→ **SELECTED PASSAGE**
══════════════════════════════
Demetrius McCloud, senior practicum coordinator at Henry Ford Academy School For Creative Studies
He's helped kids work within the mayoral office of Detroit, and has even seen one student find a medieval gothic artist in Detroit to study gothic sculpture, creating gargoyle statues and parade floats.
"As long as you have the resources and connections, and the students put in the work, they really value it," McCloud says. "Afterwards, they realize how beneficial the experience was. They have that knowledge and they have made those connections. Students hold onto those connections even after graduating, and they keep in contact with their mentor when going through school. That can lead to a lot of different opportunities they may not have seen otherwise."
As juniors, students complete a program called the Junior Workshop Process, where they do "career aspiration" work, including career placement tests. The school finds five areas of interest for the student to look into, at which point, the student does his or her own research to identify which job field they would like to dive into.
══════════════════════════════
→ **INFORMATION GIVEN**
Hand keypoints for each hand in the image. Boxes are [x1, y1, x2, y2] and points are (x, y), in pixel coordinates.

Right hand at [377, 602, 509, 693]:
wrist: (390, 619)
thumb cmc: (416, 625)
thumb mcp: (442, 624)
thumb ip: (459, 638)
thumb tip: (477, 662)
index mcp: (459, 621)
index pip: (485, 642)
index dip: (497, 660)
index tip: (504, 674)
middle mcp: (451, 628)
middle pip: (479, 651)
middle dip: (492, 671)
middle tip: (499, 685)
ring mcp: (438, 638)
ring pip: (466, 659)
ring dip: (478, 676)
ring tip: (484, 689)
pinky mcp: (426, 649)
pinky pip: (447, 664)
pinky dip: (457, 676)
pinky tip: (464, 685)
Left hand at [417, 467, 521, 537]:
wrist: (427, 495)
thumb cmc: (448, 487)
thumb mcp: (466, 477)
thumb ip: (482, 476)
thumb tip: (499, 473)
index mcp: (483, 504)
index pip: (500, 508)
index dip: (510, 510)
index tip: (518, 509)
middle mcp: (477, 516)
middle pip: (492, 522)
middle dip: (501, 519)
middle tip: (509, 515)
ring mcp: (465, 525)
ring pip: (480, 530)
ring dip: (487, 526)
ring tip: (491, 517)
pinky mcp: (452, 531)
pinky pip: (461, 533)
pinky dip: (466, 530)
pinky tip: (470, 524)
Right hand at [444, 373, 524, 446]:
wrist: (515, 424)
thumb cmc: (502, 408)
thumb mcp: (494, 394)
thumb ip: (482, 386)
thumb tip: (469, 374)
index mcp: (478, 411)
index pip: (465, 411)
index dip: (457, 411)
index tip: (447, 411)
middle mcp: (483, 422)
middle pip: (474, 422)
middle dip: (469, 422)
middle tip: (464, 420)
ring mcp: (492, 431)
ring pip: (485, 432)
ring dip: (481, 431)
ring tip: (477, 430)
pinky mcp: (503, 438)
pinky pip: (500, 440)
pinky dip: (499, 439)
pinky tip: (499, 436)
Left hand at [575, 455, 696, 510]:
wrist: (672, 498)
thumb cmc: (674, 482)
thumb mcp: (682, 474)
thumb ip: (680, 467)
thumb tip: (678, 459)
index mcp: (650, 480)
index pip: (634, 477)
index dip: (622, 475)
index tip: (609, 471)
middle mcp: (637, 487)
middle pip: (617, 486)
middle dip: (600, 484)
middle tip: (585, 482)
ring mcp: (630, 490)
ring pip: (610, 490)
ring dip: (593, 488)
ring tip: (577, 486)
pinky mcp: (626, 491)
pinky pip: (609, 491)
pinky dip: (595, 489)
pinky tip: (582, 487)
══════════════════════════════
→ **GOAL OF THE EXERCISE**
Transcribe the portion of the Henry Ford Academy practicum passage from "As juniors, students" up to and including "to dive into.".

→ **RESPONSE**
As juniors, students complete a program called the Junior Workshop Process, where they do "career aspiration" work, including career placement tests. The school finds five areas of interest for the student to look into, at which point, the student does his or her own research to identify which job field they would like to dive into.